Interesting bar clamps. Are they British?


----------



## kevin.decelles (Oct 25, 2020)

Amazing work!  I'd like to be blindfolded and walked in to 'smell' your wood shop...........  then have the tour.  Nothing like the smell of a wood and/or metal shop that is well used.


----------



## francist (Oct 25, 2020)

Are they British? No, Japanese actually. I believe “hatakane” is the name — you can find lots of them out there. I got these ones from Lee Valley many moons ago, very inexpensive but handy as get-out for light weight jobs. They still sell them although I think maybe not by the Japanese name anymore.

The smell of the shop, yes, it can be interesting. Spicy if mahogany is on the menu or lightly acidic from walnut or oak. I have some European olive that seriously smells like pickles when you cut it, and then a plank of white sandalwood I imported from Hawaii. Should have seen the UPS driver with that when he brought it in the driveway — “ you bought this from WHERE?...”.


----------



## francist (Oct 29, 2020)

I took another short week again at work so got to spend some more time on the clock. I want to get it off the bench and get on to other things (I already have but don’t tell anyone).

This the movement in the case as seen from the back of the clock. You can see my modified mounting tabs with the arc-shaped slots. 
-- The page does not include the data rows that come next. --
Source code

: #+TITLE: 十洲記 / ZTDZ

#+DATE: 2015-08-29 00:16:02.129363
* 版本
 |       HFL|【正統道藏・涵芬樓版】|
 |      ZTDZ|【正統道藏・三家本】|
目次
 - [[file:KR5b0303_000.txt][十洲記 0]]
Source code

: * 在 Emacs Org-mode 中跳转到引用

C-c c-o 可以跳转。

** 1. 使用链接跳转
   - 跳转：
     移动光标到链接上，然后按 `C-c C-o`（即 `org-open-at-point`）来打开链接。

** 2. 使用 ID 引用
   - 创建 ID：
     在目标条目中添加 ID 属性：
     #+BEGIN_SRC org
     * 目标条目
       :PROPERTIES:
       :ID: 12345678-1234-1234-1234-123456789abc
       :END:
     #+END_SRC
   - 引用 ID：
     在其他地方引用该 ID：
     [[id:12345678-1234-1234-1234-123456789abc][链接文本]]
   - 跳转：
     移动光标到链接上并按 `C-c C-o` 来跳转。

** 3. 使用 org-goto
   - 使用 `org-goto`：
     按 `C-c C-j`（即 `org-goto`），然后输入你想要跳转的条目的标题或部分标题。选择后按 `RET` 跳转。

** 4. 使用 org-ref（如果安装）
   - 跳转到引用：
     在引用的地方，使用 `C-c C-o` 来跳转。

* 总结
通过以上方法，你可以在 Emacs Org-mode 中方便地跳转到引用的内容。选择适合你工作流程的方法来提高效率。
Getting screws in (slot head, of course) would be really frustrating were it not for split blade screw starters. I can’t remember the originator of this pattern but I have a set of three knock-offs that work alright. The blade has an angled split up the middle and when you slide the collar down to the tip it causes the two halves of the blade to ride up on each other and grip inside the screw slot. Works great, especially on brass fasteners where a magnetic tip is useless.






Here’s the movement in the case from the front side.






And here with the front bezel and new lens in place. 










The dial is next. It’s enamel on copper (real enamel, not enamel paint) and mounts to the bezel through the two little V-notches at 9 and 3. Super paranoid about losing these two screws — I do not want to try to cut one of these. Just for kicks I measured the width of the slot in the head, a mere nine-thousandths wide. 










More in a minute....


----------



## francist (Oct 29, 2020)

The back cover works much like the front bezel except instead of two screws it uses four small brass escutcheon pins driven in through the flange. Not a very robust method but nobody has to go in there on a regular basis like you would the front. There are a few really pitted scratch marks that didn’t want to polish out so I left them. 














Last but not least, the hands. There was a little surface rust on parts of them but otherwise not bad. I scuffed them a bit with some grey Scotchbrite, applied some cold bluing followed by a little rub with Boeshield T-9. The minute hand goes on first and is a friction fit onto the barrel. The hour hand is next and fits the small square on the shaft, and the whole mess is retained with a small grooved washer (had to make one) and tapered cross pin. Once the pin is snugged place, you just clip the extra length off either end and call it good.










And that’s all she wrote guys, thanks for following along. On to something else...






-frank


----------



## David_R8 (Oct 29, 2020)

That looks really great Frank, nice work!


----------